Amistad franco-española

 La furgoneta me dejó en Santa Marta. Recorrí por última vez sus calurosas calles hasta una mini estación de transporte donde tomé un autobús. Mi estancia en Minca me había cargado las pilas. En buena hora, ya que mi siguiente destino me iba a exigir emplear muchas de mis energías.

__MATERIAL MOSTRADO__.
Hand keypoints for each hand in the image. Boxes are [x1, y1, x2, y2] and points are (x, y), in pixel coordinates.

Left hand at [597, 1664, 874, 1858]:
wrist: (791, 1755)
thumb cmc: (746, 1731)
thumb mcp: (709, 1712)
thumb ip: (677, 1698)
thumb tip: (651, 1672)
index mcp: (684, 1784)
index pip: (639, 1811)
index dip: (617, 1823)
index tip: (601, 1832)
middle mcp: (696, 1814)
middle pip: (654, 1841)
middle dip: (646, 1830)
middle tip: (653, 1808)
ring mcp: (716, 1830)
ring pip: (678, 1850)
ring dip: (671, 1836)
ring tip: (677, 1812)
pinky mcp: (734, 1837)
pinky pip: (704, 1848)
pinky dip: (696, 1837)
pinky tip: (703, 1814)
--
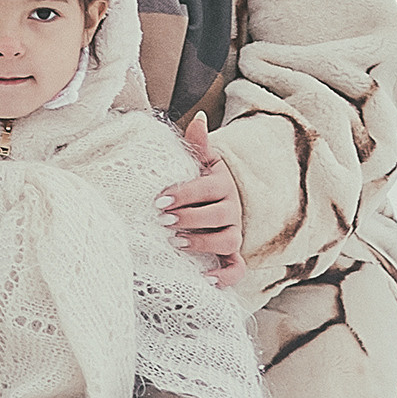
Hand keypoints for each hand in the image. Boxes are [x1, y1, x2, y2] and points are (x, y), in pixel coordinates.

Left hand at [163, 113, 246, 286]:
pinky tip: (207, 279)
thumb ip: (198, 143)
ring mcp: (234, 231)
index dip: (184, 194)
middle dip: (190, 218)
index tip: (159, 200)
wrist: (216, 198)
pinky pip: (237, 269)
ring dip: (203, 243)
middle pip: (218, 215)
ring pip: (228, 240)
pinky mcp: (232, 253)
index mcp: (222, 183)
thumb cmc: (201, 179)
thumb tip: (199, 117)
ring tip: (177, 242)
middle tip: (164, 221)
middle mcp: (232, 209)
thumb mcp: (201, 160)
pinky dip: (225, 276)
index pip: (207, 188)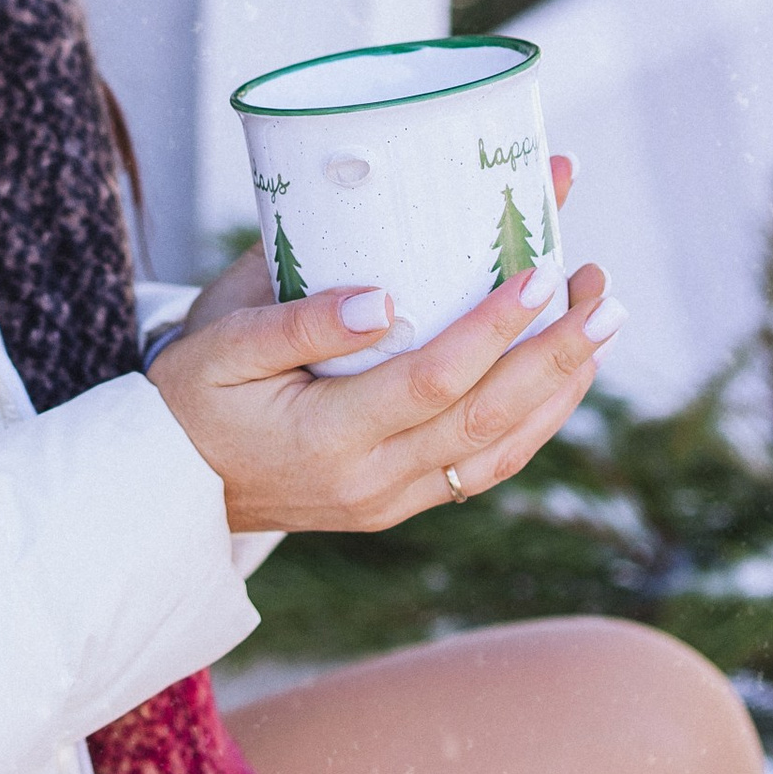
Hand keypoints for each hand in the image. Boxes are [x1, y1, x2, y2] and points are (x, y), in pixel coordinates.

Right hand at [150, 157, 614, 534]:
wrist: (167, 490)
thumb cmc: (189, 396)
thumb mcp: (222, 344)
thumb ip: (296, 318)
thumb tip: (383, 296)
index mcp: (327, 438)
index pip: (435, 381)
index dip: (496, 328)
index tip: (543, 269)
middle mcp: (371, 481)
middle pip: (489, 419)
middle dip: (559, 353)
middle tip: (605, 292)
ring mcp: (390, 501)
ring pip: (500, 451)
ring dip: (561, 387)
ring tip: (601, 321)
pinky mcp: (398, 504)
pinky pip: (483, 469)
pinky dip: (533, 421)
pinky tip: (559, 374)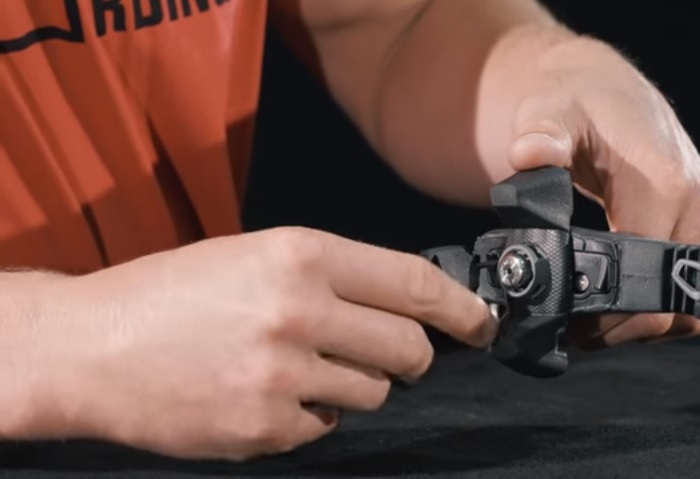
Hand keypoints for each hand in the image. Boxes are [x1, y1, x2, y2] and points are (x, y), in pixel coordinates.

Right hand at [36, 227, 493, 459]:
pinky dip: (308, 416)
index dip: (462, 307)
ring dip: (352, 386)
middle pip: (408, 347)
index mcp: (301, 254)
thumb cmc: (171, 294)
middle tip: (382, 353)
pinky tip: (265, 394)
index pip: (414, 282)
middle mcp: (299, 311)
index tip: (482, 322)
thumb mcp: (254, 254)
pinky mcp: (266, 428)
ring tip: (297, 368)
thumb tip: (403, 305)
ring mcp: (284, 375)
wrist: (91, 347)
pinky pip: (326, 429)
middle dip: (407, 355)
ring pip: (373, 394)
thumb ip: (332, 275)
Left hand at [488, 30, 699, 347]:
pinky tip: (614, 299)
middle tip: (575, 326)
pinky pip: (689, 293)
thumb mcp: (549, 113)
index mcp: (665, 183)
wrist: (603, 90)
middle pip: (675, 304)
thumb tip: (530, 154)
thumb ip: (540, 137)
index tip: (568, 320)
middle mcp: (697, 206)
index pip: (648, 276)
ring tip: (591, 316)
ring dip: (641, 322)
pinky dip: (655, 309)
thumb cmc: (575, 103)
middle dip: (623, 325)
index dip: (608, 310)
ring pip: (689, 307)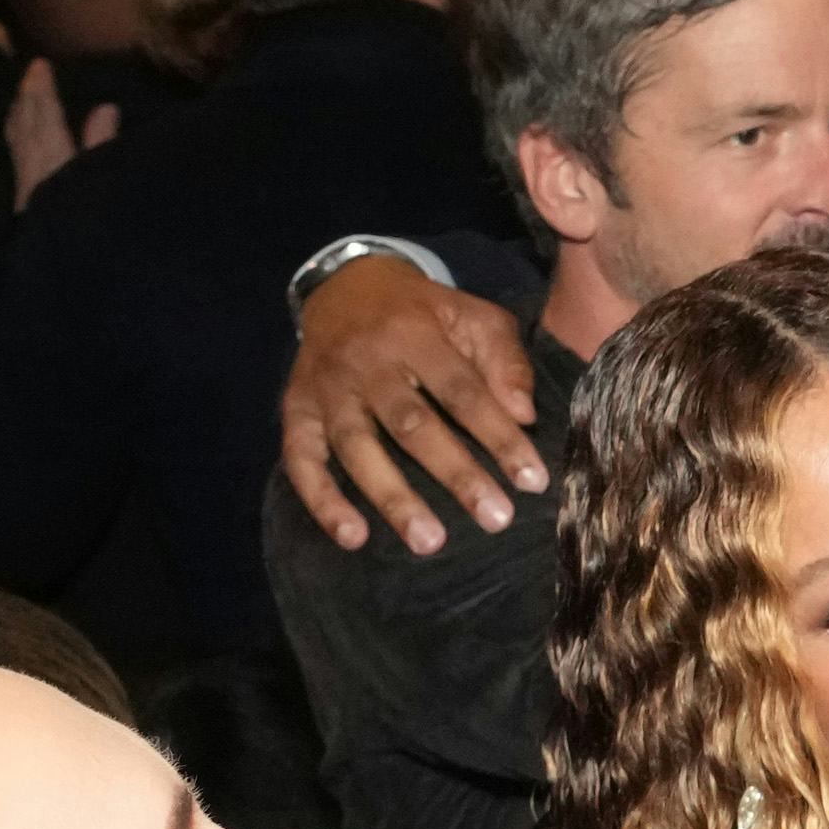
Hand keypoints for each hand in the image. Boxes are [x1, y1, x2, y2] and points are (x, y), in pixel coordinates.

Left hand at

__INSTRUCCIONES__.
1 > Reproduce literalmente el fragmento del extracto que empieza en las palabras "Amistad franco-española" y termina después de "de mis energías.".
2 > Enumera todas las formas verbales del extracto conjugadas en pretérito perfecto simple.

__RESPUESTAS__.
1 >
Amistad franco-española

 La furgoneta me dejó en Santa Marta. Recorrí por última vez sus calurosas calles hasta una mini estación de transporte donde tomé un autobús. Mi estancia en Minca me había cargado las pilas. En buena hora, ya que mi siguiente destino me iba a exigir emplear muchas de mis energías.

2 > dejó, recorrí, tomé